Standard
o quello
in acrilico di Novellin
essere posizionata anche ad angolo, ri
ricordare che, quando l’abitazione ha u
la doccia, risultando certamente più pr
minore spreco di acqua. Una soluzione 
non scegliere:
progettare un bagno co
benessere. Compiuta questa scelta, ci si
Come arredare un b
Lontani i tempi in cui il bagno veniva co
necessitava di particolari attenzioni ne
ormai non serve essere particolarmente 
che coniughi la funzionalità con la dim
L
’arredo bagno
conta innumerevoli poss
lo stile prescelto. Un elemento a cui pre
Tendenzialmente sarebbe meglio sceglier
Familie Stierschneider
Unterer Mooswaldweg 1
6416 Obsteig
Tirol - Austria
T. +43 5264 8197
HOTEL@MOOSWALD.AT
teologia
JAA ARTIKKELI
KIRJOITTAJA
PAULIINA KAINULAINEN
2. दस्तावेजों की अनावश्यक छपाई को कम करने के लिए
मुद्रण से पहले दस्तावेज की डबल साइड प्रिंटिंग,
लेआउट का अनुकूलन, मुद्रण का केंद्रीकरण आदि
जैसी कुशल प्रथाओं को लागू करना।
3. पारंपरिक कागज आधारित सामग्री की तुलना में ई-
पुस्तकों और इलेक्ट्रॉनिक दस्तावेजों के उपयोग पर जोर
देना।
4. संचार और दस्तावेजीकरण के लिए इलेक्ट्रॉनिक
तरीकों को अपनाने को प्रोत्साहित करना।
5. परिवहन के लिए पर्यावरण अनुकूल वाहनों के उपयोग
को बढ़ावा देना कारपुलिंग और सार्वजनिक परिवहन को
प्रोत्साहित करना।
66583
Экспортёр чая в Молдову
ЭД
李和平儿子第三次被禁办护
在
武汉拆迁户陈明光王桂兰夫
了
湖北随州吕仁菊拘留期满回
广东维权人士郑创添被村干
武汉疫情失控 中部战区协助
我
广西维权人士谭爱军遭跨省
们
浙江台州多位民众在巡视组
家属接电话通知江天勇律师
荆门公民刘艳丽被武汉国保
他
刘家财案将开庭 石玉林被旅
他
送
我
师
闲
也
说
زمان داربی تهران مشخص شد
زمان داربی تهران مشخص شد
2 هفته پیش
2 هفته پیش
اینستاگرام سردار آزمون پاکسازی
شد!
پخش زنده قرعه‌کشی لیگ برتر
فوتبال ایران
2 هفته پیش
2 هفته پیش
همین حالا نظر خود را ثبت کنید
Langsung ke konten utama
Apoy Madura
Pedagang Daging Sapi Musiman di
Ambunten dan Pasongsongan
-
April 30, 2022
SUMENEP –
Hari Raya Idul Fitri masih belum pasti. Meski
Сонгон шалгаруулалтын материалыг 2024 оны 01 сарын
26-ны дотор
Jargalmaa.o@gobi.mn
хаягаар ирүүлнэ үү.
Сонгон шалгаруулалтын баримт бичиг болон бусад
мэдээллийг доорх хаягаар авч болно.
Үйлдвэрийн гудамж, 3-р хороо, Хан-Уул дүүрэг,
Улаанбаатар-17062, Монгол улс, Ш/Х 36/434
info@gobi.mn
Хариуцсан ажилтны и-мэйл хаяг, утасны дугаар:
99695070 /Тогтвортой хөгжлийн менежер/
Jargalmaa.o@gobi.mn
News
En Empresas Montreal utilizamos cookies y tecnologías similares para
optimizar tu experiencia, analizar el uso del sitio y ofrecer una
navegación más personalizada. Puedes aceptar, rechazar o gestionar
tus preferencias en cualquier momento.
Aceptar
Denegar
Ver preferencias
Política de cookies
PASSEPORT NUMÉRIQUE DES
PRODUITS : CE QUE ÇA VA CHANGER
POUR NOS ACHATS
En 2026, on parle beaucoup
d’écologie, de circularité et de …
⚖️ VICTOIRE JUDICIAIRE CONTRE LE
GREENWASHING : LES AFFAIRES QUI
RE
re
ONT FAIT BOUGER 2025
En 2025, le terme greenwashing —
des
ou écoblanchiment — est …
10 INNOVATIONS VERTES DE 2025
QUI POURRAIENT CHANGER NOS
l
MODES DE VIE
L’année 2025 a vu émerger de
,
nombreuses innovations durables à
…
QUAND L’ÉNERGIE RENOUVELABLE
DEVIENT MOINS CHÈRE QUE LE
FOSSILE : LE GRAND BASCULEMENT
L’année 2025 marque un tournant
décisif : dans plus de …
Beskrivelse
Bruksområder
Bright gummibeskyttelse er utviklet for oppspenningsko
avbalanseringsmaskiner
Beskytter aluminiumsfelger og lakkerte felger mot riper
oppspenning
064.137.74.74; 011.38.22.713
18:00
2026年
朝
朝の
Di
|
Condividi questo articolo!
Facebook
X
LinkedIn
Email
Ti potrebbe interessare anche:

::::::

## Work order
Reproduce, exactly, all the lines shown above.

## Response
Standard
o quello
in acrilico di Novellin
essere posizionata anche ad angolo, ri
ricordare che, quando l’abitazione ha u
la doccia, risultando certamente più pr
minore spreco di acqua. Una soluzione 
non scegliere:
progettare un bagno co
benessere. Compiuta questa scelta, ci si
Come arredare un b
Lontani i tempi in cui il bagno veniva co
necessitava di particolari attenzioni ne
ormai non serve essere particolarmente 
che coniughi la funzionalità con la dim
L
’arredo bagno
conta innumerevoli poss
lo stile prescelto. Un elemento a cui pre
Tendenzialmente sarebbe meglio sceglier
Familie Stierschneider
Unterer Mooswaldweg 1
6416 Obsteig
Tirol - Austria
T. +43 5264 8197
HOTEL@MOOSWALD.AT
teologia
JAA ARTIKKELI
KIRJOITTAJA
PAULIINA KAINULAINEN
2. दस्तावेजों की अनावश्यक छपाई को कम करने के लिए
मुद्रण से पहले दस्तावेज की डबल साइड प्रिंटिंग,
लेआउट का अनुकूलन, मुद्रण का केंद्रीकरण आदि
जैसी कुशल प्रथाओं को लागू करना।
3. पारंपरिक कागज आधारित सामग्री की तुलना में ई-
पुस्तकों और इलेक्ट्रॉनिक दस्तावेजों के उपयोग पर जोर
देना।
4. संचार और दस्तावेजीकरण के लिए इलेक्ट्रॉनिक
तरीकों को अपनाने को प्रोत्साहित करना।
5. परिवहन के लिए पर्यावरण अनुकूल वाहनों के उपयोग
को बढ़ावा देना कारपुलिंग और सार्वजनिक परिवहन को
प्रोत्साहित करना।
66583
Экспортёр чая в Молдову
ЭД
李和平儿子第三次被禁办护
在
武汉拆迁户陈明光王桂兰夫
了
湖北随州吕仁菊拘留期满回
广东维权人士郑创添被村干
武汉疫情失控 中部战区协助
我
广西维权人士谭爱军遭跨省
们
浙江台州多位民众在巡视组
家属接电话通知江天勇律师
荆门公民刘艳丽被武汉国保
他
刘家财案将开庭 石玉林被旅
他
送
我
师
闲
也
说
زمان داربی تهران مشخص شد
زمان داربی تهران مشخص شد
2 هفته پیش
2 هفته پیش
اینستاگرام سردار آزمون پاکسازی
شد!
پخش زنده قرعه‌کشی لیگ برتر
فوتبال ایران
2 هفته پیش
2 هفته پیش
همین حالا نظر خود را ثبت کنید
Langsung ke konten utama
Apoy Madura
Pedagang Daging Sapi Musiman di
Ambunten dan Pasongsongan
-
April 30, 2022
SUMENEP –
Hari Raya Idul Fitri masih belum pasti. Meski
Сонгон шалгаруулалтын материалыг 2024 оны 01 сарын
26-ны дотор
Jargalmaa.o@gobi.mn
хаягаар ирүүлнэ үү.
Сонгон шалгаруулалтын баримт бичиг болон бусад
мэдээллийг доорх хаягаар авч болно.
Үйлдвэрийн гудамж, 3-р хороо, Хан-Уул дүүрэг,
Улаанбаатар-17062, Монгол улс, Ш/Х 36/434
info@gobi.mn
Хариуцсан ажилтны и-мэйл хаяг, утасны дугаар:
99695070 /Тогтвортой хөгжлийн менежер/
Jargalmaa.o@gobi.mn
News
En Empresas Montreal utilizamos cookies y tecnologías similares para
optimizar tu experiencia, analizar el uso del sitio y ofrecer una
navegación más personalizada. Puedes aceptar, rechazar o gestionar
tus preferencias en cualquier momento.
Aceptar
Denegar
Ver preferencias
Política de cookies
PASSEPORT NUMÉRIQUE DES
PRODUITS : CE QUE ÇA VA CHANGER
POUR NOS ACHATS
En 2026, on parle beaucoup
d’écologie, de circularité et de …
⚖️ VICTOIRE JUDICIAIRE CONTRE LE
GREENWASHING : LES AFFAIRES QUI
RE
re
ONT FAIT BOUGER 2025
En 2025, le terme greenwashing —
des
ou écoblanchiment — est …
10 INNOVATIONS VERTES DE 2025
QUI POURRAIENT CHANGER NOS
l
MODES DE VIE
L’année 2025 a vu émerger de
,
nombreuses innovations durables à
…
QUAND L’ÉNERGIE RENOUVELABLE
DEVIENT MOINS CHÈRE QUE LE
FOSSILE : LE GRAND BASCULEMENT
L’année 2025 marque un tournant
décisif : dans plus de …
Beskrivelse
Bruksområder
Bright gummibeskyttelse er utviklet for oppspenningsko
avbalanseringsmaskiner
Beskytter aluminiumsfelger og lakkerte felger mot riper
oppspenning
064.137.74.74; 011.38.22.713
18:00
2026年
朝
朝の
Di
|
Condividi questo articolo!
Facebook
X
LinkedIn
Email
Ti potrebbe interessare anche:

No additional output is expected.